● DATA SHOWN
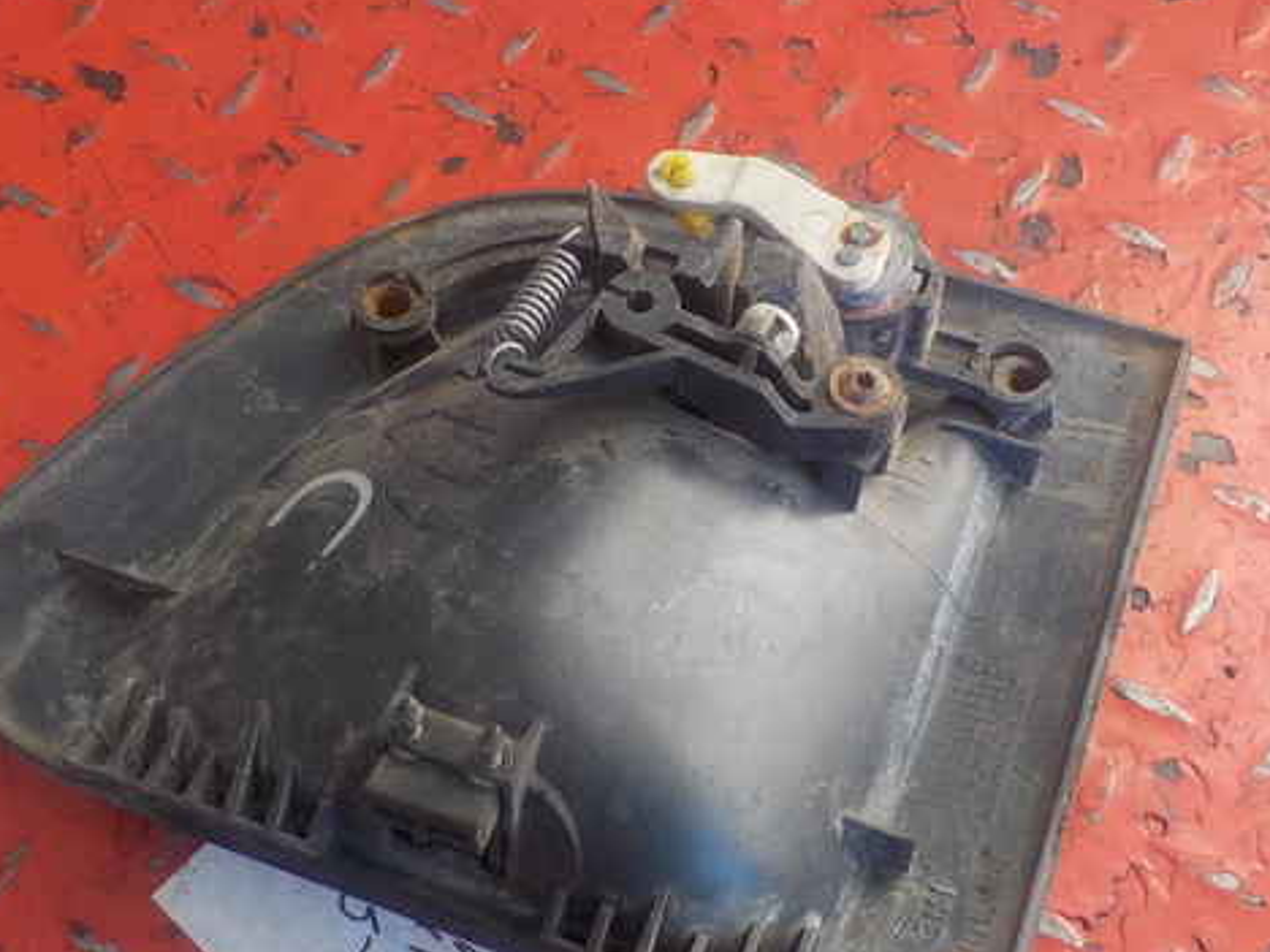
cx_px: 627
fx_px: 1504
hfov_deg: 45.8
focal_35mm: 41
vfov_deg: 35.0
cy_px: 591
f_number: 3.3
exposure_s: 1/50
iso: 125
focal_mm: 4.1
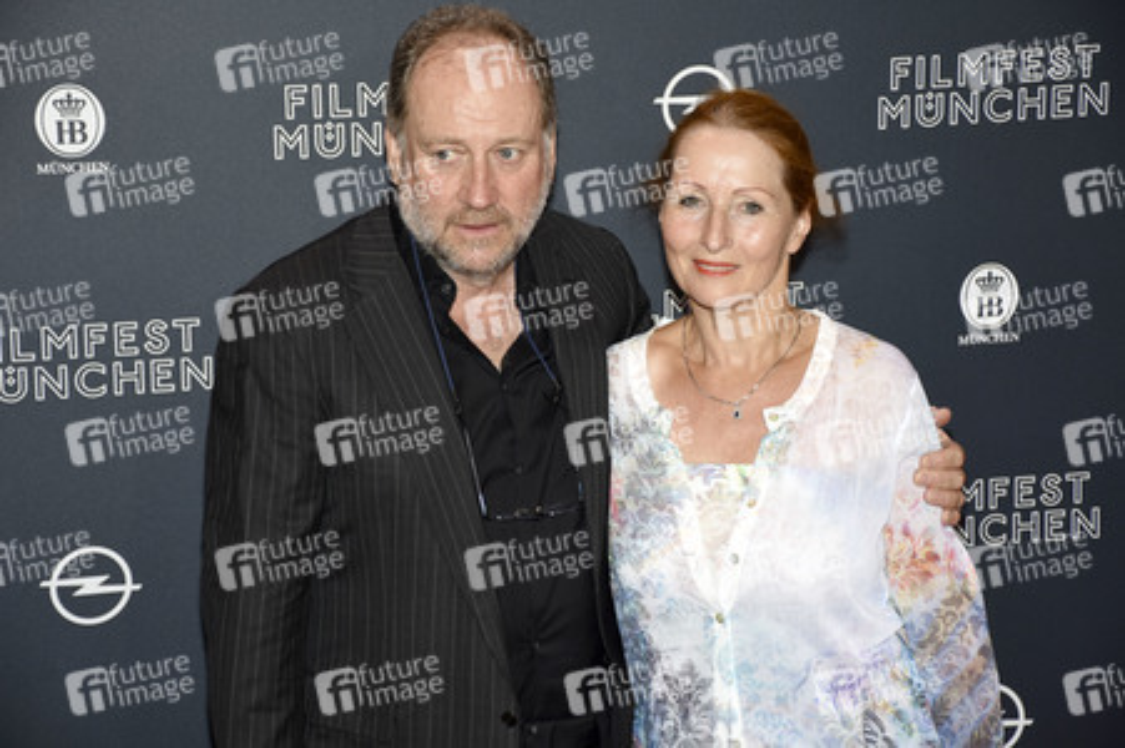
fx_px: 3279
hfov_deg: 19.5
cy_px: 374
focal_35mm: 105
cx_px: 562
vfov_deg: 13.0
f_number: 5
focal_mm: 70
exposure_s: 1/160
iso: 400
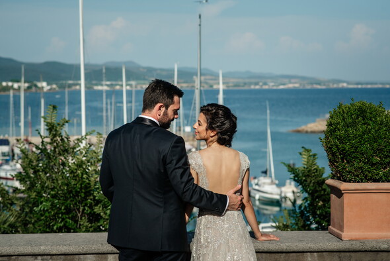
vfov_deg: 16.1
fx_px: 921
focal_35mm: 85
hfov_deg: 23.9
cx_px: 195
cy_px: 130
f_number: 6.3
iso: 320
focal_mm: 85
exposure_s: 1/4000
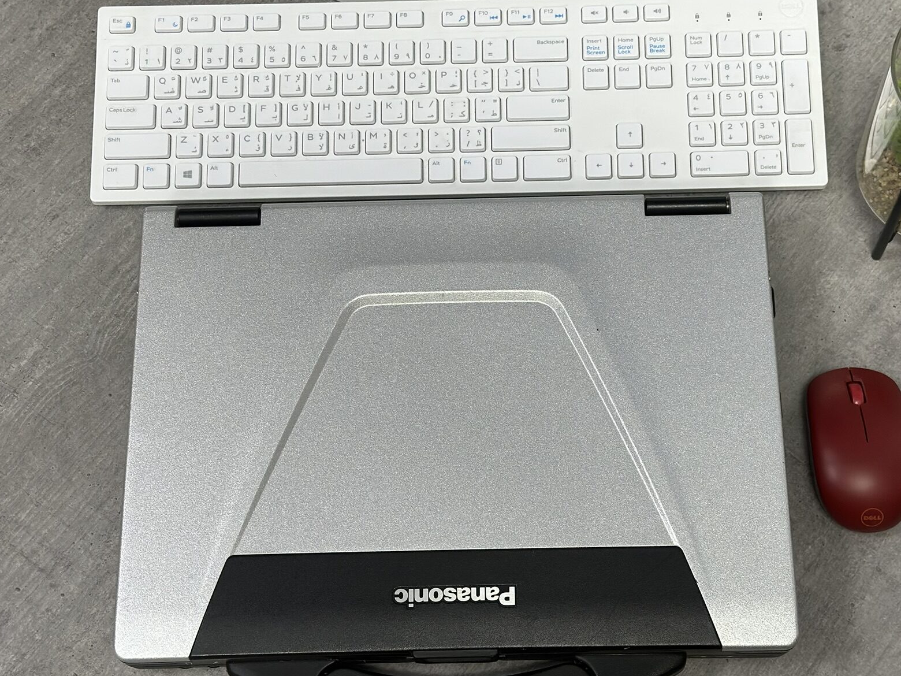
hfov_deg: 30.7
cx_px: 485
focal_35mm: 63
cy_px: 299
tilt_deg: -68.3
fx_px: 1640
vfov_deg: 23.3
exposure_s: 1/102
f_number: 1.78
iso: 125
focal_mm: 6.86
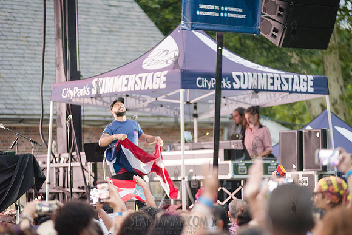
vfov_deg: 7.4
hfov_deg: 11.1
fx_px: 1809
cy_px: 118
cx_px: 176
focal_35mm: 185
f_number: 3.2
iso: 3200
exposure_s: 1/200
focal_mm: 185
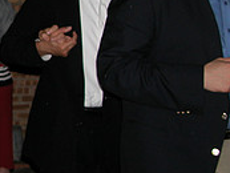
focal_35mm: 114
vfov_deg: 13.0
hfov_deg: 15.9
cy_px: 71
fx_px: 758
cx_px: -106
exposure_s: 1/60
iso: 100
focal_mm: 8.9
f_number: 2.8
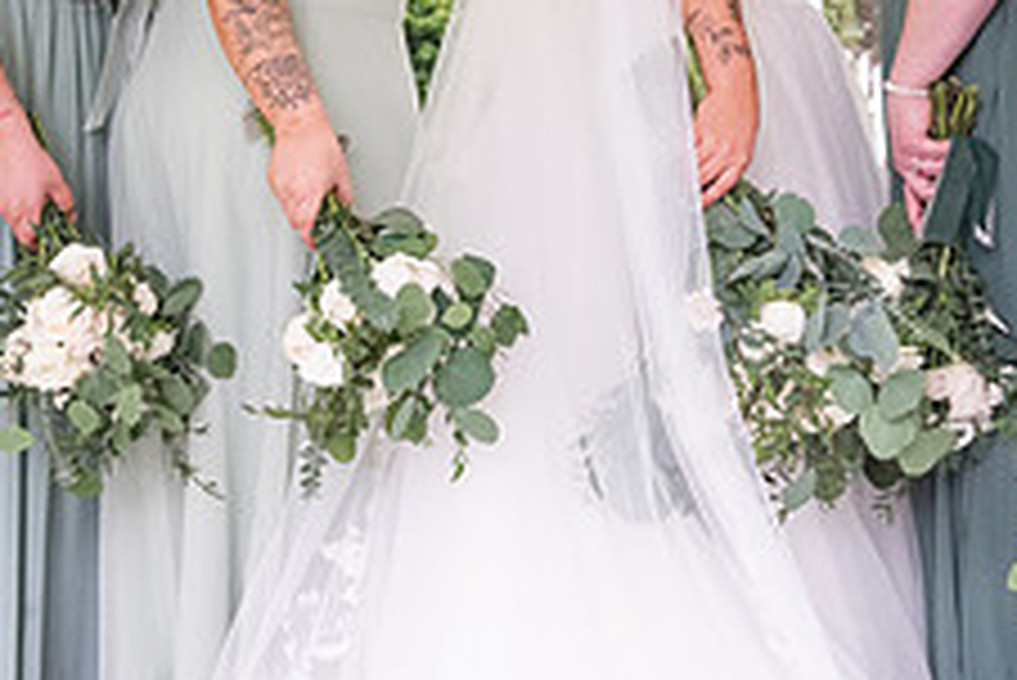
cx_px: 537
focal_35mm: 115
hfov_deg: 17.8
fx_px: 3251
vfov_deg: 11.8
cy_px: -67
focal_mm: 40
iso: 2500
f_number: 5
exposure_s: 1/320
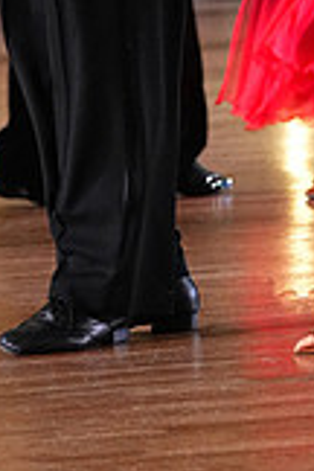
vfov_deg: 4.5
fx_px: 5979
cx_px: 382
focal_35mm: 457
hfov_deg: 3.0
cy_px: -282
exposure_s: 1/400
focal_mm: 128
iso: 6400
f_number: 5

● INSTRUCTIONS TO FOLLOW
Leave the pictures out and transcribe the remaining material exactly.

● OUTPUT OF THE EXERCISE
cx_px: 627
fx_px: 1504
hfov_deg: 45.8
focal_35mm: 41
vfov_deg: 35.0
cy_px: 591
f_number: 3.3
exposure_s: 1/50
iso: 125
focal_mm: 4.1
fx_px: 3279
hfov_deg: 19.5
cy_px: 374
focal_35mm: 105
cx_px: 562
vfov_deg: 13.0
f_number: 5
focal_mm: 70
exposure_s: 1/160
iso: 400
vfov_deg: 16.1
fx_px: 921
focal_35mm: 85
hfov_deg: 23.9
cx_px: 195
cy_px: 130
f_number: 6.3
iso: 320
focal_mm: 85
exposure_s: 1/4000
hfov_deg: 30.7
cx_px: 485
focal_35mm: 63
cy_px: 299
tilt_deg: -68.3
fx_px: 1640
vfov_deg: 23.3
exposure_s: 1/102
f_number: 1.78
iso: 125
focal_mm: 6.86
vfov_deg: 7.4
hfov_deg: 11.1
fx_px: 1809
cy_px: 118
cx_px: 176
focal_35mm: 185
f_number: 3.2
iso: 3200
exposure_s: 1/200
focal_mm: 185
focal_35mm: 114
vfov_deg: 13.0
hfov_deg: 15.9
cy_px: 71
fx_px: 758
cx_px: -106
exposure_s: 1/60
iso: 100
focal_mm: 8.9
f_number: 2.8
cx_px: 537
focal_35mm: 115
hfov_deg: 17.8
fx_px: 3251
vfov_deg: 11.8
cy_px: -67
focal_mm: 40
iso: 2500
f_number: 5
exposure_s: 1/320
vfov_deg: 4.5
fx_px: 5979
cx_px: 382
focal_35mm: 457
hfov_deg: 3.0
cy_px: -282
exposure_s: 1/400
focal_mm: 128
iso: 6400
f_number: 5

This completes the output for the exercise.